Missouri Catholics join in efforts for real ban on human cloning
Published: 2007-08-28
JEFFERSON CITY, Mo. (CNS) -- Missouri voters will get another crack at a true ban on human cloning if a grass-roots petition campaign, led by physicians and backed by Catholic leaders, is successful. Dr. Lori Buffa, a pediatrician in St. Peters, has filed with Missouri Secretary of State Robin Carnahan a proposed 300-word constitutional amendment that a coalition called Cures Without Cloning hopes to place before Missouri voters next year.

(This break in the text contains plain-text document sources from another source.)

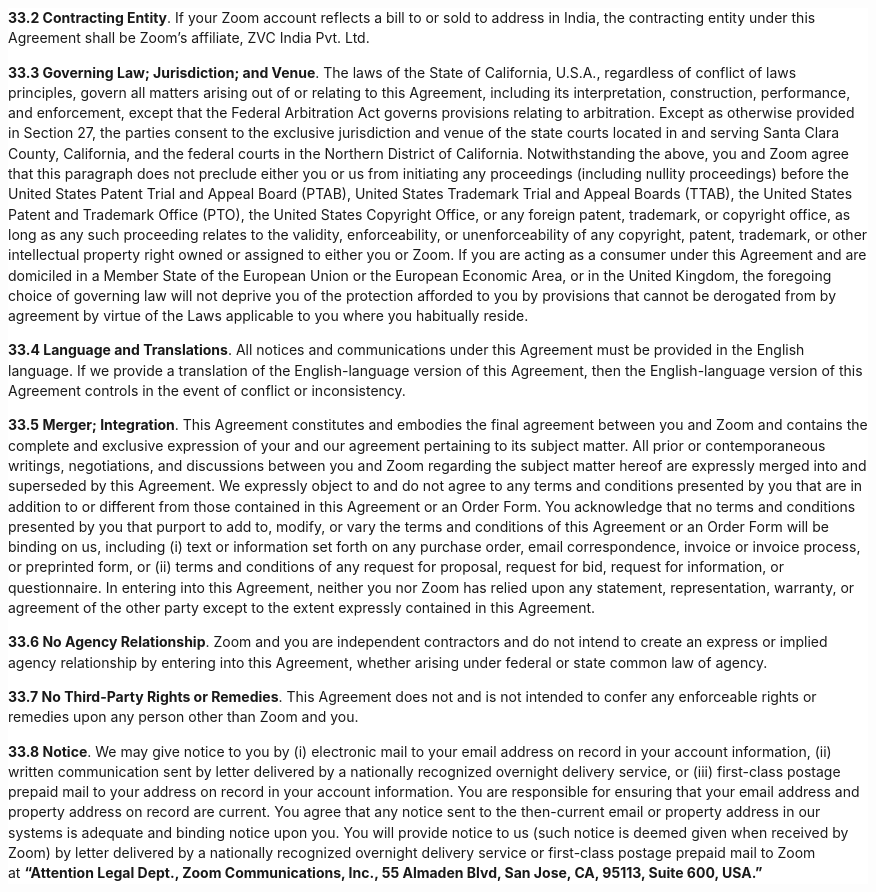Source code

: **33.2 Contracting Entity**. If your Zoom account reflects a bill to or sold to address in India, the contracting entity under this Agreement shall be Zoom’s affiliate, ZVC India Pvt. Ltd.

**33.3 Governing Law; Jurisdiction; and Venue**. The laws of the State of California, U.S.A., regardless of conflict of laws principles, govern all matters arising out of or relating to this Agreement, including its interpretation, construction, performance, and enforcement, except that the Federal Arbitration Act governs provisions relating to arbitration. Except as otherwise provided in Section 27, the parties consent to the exclusive jurisdiction and venue of the state courts located in and serving Santa Clara County, California, and the federal courts in the Northern District of California. Notwithstanding the above, you and Zoom agree that this paragraph does not preclude either you or us from initiating any proceedings (including nullity proceedings) before the United States Patent Trial and Appeal Board (PTAB), United States Trademark Trial and Appeal Boards (TTAB), the United States Patent and Trademark Office (PTO), the United States Copyright Office, or any foreign patent, trademark, or copyright office, as long as any such proceeding relates to the validity, enforceability, or unenforceability of any copyright, patent, trademark, or other intellectual property right owned or assigned to either you or Zoom. If you are acting as a consumer under this Agreement and are domiciled in a Member State of the European Union or the European Economic Area, or in the United Kingdom, the foregoing choice of governing law will not deprive you of the protection afforded to you by provisions that cannot be derogated from by agreement by virtue of the Laws applicable to you where you habitually reside.

**33.4 Language and Translations**. All notices and communications under this Agreement must be provided in the English language. If we provide a translation of the English-language version of this Agreement, then the English-language version of this Agreement controls in the event of conflict or inconsistency.

**33.5 Merger; Integration**. This Agreement constitutes and embodies the final agreement between you and Zoom and contains the complete and exclusive expression of your and our agreement pertaining to its subject matter. All prior or contemporaneous writings, negotiations, and discussions between you and Zoom regarding the subject matter hereof are expressly merged into and superseded by this Agreement. We expressly object to and do not agree to any terms and conditions presented by you that are in addition to or different from those contained in this Agreement or an Order Form. You acknowledge that no terms and conditions presented by you that purport to add to, modify, or vary the terms and conditions of this Agreement or an Order Form will be binding on us, including (i) text or information set forth on any purchase order, email correspondence, invoice or invoice process, or preprinted form, or (ii) terms and conditions of any request for proposal, request for bid, request for information, or questionnaire. In entering into this Agreement, neither you nor Zoom has relied upon any statement, representation, warranty, or agreement of the other party except to the extent expressly contained in this Agreement.

**33.6 No Agency Relationship**. Zoom and you are independent contractors and do not intend to create an express or implied agency relationship by entering into this Agreement, whether arising under federal or state common law of agency.

**33.7 No Third-Party Rights or Remedies**. This Agreement does not and is not intended to confer any enforceable rights or remedies upon any person other than Zoom and you.

**33.8 Notice**. We may give notice to you by (i) electronic mail to your email address on record in your account information, (ii) written communication sent by letter delivered by a nationally recognized overnight delivery service, or (iii) first-class postage prepaid mail to your address on record in your account information. You are responsible for ensuring that your email address and property address on record are current. You agree that any notice sent to the then-current email or property address in our systems is adequate and binding notice upon you. You will provide notice to us (such notice is deemed given when received by Zoom) by letter delivered by a nationally recognized overnight delivery service or first-class postage prepaid mail to Zoom at **“Attention Legal Dept., Zoom Communications, Inc., 55 Almaden Blvd, San Jose, CA, 95113, Suite 600, USA.”**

Carnahan has 30 days to act on the amendment language and write the language that will appear on a ballot. Cures Without Cloning will then have until May 4, 2008, to collect between 140,000 and 150,000 signatures to place the issue on the Nov. 4, 2008, general election ballot statewide. Buffa said the Cures Without Cloning amendment would "clarify the confusing definition" of human cloning that was placed into the Missouri Constitution last November with the passage of Amendment 2. The 2,100-word Amendment 2 purported to "ban human cloning and attempts to clone" a human being, but redefined "cloning" only as "to implant or attempt to implant in a uterus" a cloned embryo. Buffa said this language allows research laboratories to create cloned embryos as long as those embryos are not implanted in a mother's womb.